To me, that ethical balance leans toward: Don’t do that. The harms are pretty clear and real, whereas the benefits are either personal for the people monetizing the tech or dubious for society at large. Ethical fail.

And what are the consequences for this ethical fail? Absolutely nothing. What is the incentive, then, for this “data ethics” landslide I keep being told is coming? Unless you are consumer-facing in some way, and you face some kind of consumer revolt that would affect your bottom line, there are no incentives whatsoever to act ethically and “go beyond compliance with the law.” It’s nonsense trumped up by well-meaning people to make themselves feel better about the fact that we’ve let technology run rampant without having meaningful conversations about what we should allow to happen in a democratic society.

And there are many, many other obvious examples where even a cursory ethical balancing test would show the immoral nature of something tech is doing: Apple hosts apps that are quite obviously used to stalk and harass women. Why? Israeli company XYZ (I don’t even care enough who they actually are to Google it) makes a technology that helps governments spy on “bad guys,” but OOPS it happens to wind up in the hands of crime bosses who use it to find and kill their enemies (like, oh, journalists).

Maybe you shouldn’t have made and sold that tech in the first place, dudes.

The only way this works is if ethical companies show themselves. Refuse to work with companies who are monetizing data in unethical ways. Be like Microsoft employees who revolted against Microsoft selling tech to ICE and forced the company to issue a statement calling for the end of ICE’s child separation policy. Ask for an “ethical impact assessment” before buying new tech, to see that companies have actually thought through the harms and benefits and made a proactive decision they can defend.

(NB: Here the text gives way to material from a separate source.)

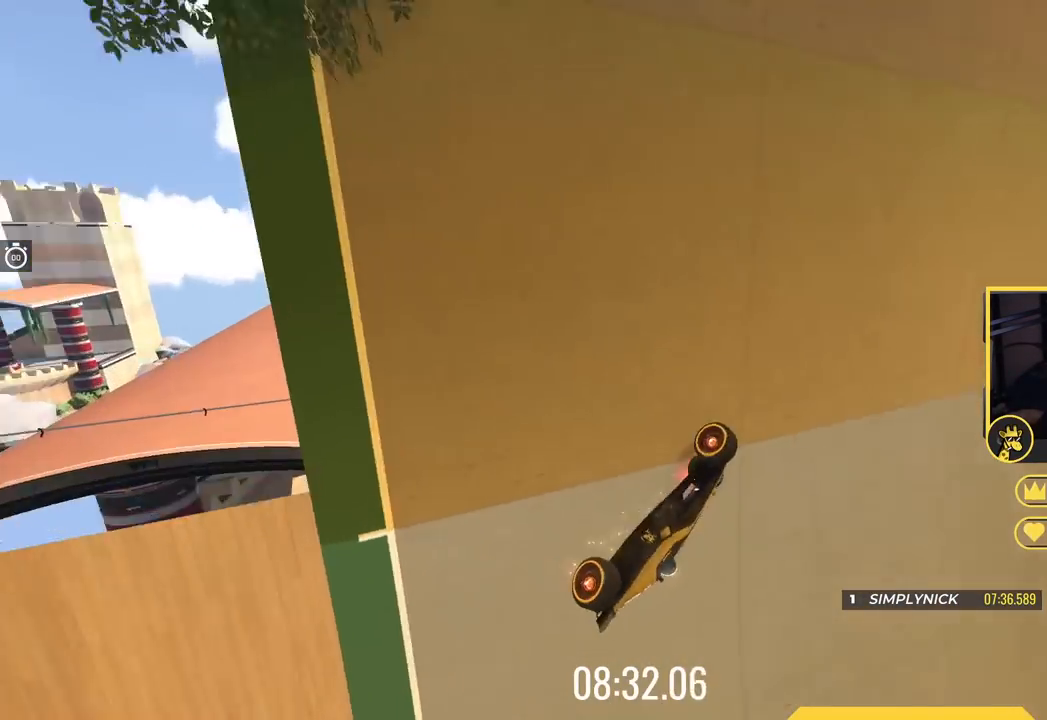
{"keys": ["left", "up"], "events": [[417, "left", "down"]]}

Show some ethical leadership and don’t buy facial recognition technology! Do not be cowed by your fears and let them over-rule your sense of fairness and human dignity. We are more than the records in the database that are associated with our faces. We are more than the mathematical tendencies displayed by people of our ages, genders, and races. We are individual humans with rights to freedom and autonomy that should not be superseded just because a technology is possible.

Only if our corporate leaders demand better will be get better. Otherwise, “data ethics” will remain a topic for round-tables at corporate events while the latest “tech start-up” pays for another 10 mansions in the California hills.